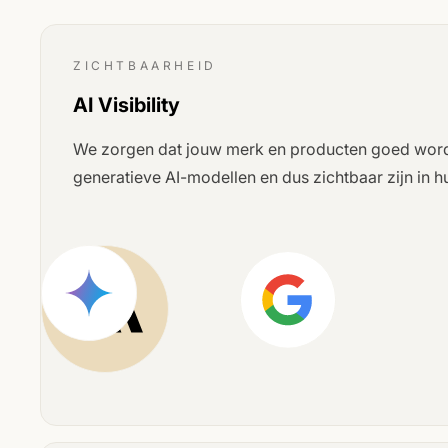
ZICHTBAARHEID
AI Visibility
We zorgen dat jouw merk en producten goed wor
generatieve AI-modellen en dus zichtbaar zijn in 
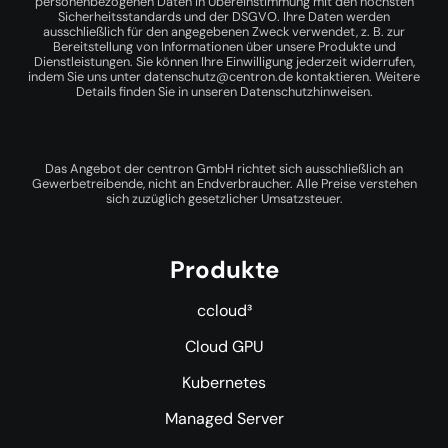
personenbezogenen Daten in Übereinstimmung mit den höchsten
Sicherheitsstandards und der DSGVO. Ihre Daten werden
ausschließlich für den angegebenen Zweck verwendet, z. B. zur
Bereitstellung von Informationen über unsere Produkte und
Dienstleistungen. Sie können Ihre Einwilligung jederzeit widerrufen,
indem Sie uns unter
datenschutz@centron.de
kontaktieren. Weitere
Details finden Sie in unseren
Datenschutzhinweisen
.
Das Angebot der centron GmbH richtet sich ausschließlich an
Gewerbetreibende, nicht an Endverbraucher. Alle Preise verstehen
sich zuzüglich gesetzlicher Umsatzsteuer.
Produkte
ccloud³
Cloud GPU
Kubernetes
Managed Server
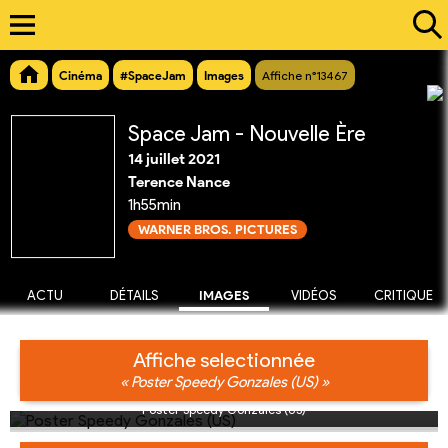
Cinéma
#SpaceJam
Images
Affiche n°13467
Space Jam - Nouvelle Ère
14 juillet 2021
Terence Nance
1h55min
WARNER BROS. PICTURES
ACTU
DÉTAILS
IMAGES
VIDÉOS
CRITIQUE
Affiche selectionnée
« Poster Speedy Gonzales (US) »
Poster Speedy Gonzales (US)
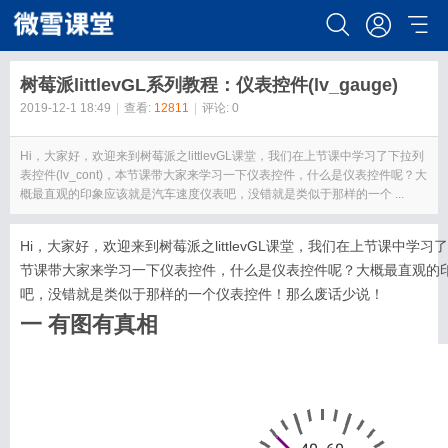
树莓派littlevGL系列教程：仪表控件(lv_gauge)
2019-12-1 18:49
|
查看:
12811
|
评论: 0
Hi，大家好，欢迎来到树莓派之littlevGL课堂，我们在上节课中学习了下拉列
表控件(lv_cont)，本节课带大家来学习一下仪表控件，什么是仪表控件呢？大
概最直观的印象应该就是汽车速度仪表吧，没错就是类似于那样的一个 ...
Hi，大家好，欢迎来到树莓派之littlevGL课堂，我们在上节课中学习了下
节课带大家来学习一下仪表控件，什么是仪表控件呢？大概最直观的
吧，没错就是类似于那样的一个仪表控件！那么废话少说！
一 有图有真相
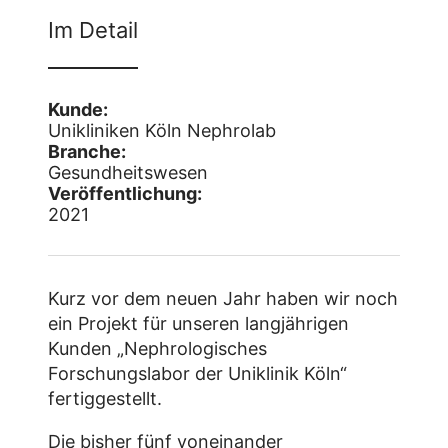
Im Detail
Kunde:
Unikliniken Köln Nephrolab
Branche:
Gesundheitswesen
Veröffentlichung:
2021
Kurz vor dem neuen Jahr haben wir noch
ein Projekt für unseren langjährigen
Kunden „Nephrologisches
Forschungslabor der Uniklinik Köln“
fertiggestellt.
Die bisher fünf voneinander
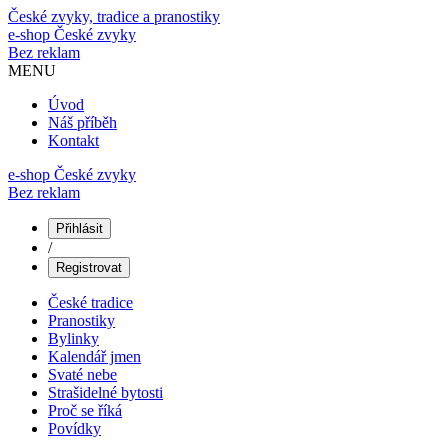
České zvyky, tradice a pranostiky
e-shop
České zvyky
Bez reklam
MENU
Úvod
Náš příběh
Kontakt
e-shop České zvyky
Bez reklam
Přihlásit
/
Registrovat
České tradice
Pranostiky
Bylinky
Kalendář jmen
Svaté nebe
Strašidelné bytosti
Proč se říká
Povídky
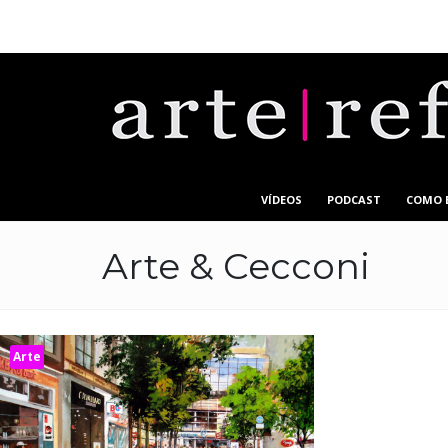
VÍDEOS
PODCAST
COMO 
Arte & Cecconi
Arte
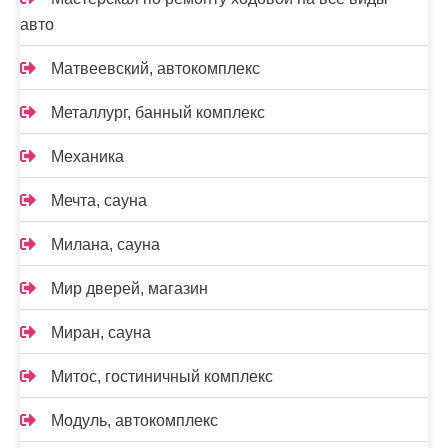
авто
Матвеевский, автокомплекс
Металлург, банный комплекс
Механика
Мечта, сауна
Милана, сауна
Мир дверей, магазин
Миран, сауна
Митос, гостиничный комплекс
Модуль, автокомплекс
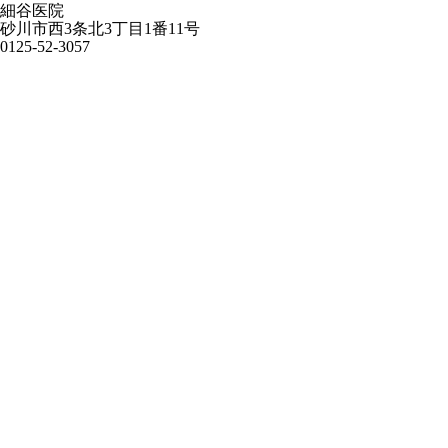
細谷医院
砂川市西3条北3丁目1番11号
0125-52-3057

» **AIM OF THE EXERCISE**: Rewrite the listing above, changing "Managed Server" to "Dedicated Server" and keeping every other line as it is. Omit the pictures from your output.

» **RESULT OF THIS EXERCISE**:
ZICHTBAARHEID
AI Visibility
We zorgen dat jouw merk en producten goed wor
generatieve AI-modellen en dus zichtbaar zijn in 
personenbezogenen Daten in Übereinstimmung mit den höchsten
Sicherheitsstandards und der DSGVO. Ihre Daten werden
ausschließlich für den angegebenen Zweck verwendet, z. B. zur
Bereitstellung von Informationen über unsere Produkte und
Dienstleistungen. Sie können Ihre Einwilligung jederzeit widerrufen,
indem Sie uns unter
datenschutz@centron.de
kontaktieren. Weitere
Details finden Sie in unseren
Datenschutzhinweisen
.
Das Angebot der centron GmbH richtet sich ausschließlich an
Gewerbetreibende, nicht an Endverbraucher. Alle Preise verstehen
sich zuzüglich gesetzlicher Umsatzsteuer.
Produkte
ccloud³
Cloud GPU
Kubernetes
Dedicated Server
Cinéma
#SpaceJam
Images
Affiche n°13467
Space Jam - Nouvelle Ère
14 juillet 2021
Terence Nance
1h55min
WARNER BROS. PICTURES
ACTU
DÉTAILS
IMAGES
VIDÉOS
CRITIQUE
Affiche selectionnée
« Poster Speedy Gonzales (US) »
Poster Speedy Gonzales (US)
树莓派littlevGL系列教程：仪表控件(lv_gauge)
2019-12-1 18:49
|
查看:
12811
|
评论: 0
Hi，大家好，欢迎来到树莓派之littlevGL课堂，我们在上节课中学习了下拉列
表控件(lv_cont)，本节课带大家来学习一下仪表控件，什么是仪表控件呢？大
概最直观的印象应该就是汽车速度仪表吧，没错就是类似于那样的一个 ...
Hi，大家好，欢迎来到树莓派之littlevGL课堂，我们在上节课中学习了下
节课带大家来学习一下仪表控件，什么是仪表控件呢？大概最直观的
吧，没错就是类似于那样的一个仪表控件！那么废话少说！
一 有图有真相
Im Detail
Kunde:
Unikliniken Köln Nephrolab
Branche:
Gesundheitswesen
Veröffentlichung:
2021
Kurz vor dem neuen Jahr haben wir noch
ein Projekt für unseren langjährigen
Kunden „Nephrologisches
Forschungslabor der Uniklinik Köln“
fertiggestellt.
Die bisher fünf voneinander
České zvyky, tradice a pranostiky
e-shop
České zvyky
Bez reklam
MENU
Úvod
Náš příběh
Kontakt
e-shop České zvyky
Bez reklam
Přihlásit
/
Registrovat
České tradice
Pranostiky
Bylinky
Kalendář jmen
Svaté nebe
Strašidelné bytosti
Proč se říká
Povídky
VÍDEOS
PODCAST
COMO 
Arte & Cecconi
Arte
авто
Матвеевский, автокомплекс
Металлург, банный комплекс
Механика
Мечта, сауна
Милана, сауна
Мир дверей, магазин
Миран, сауна
Митос, гостиничный комплекс
Модуль, автокомплекс
細谷医院
砂川市西3条北3丁目1番11号
0125-52-3057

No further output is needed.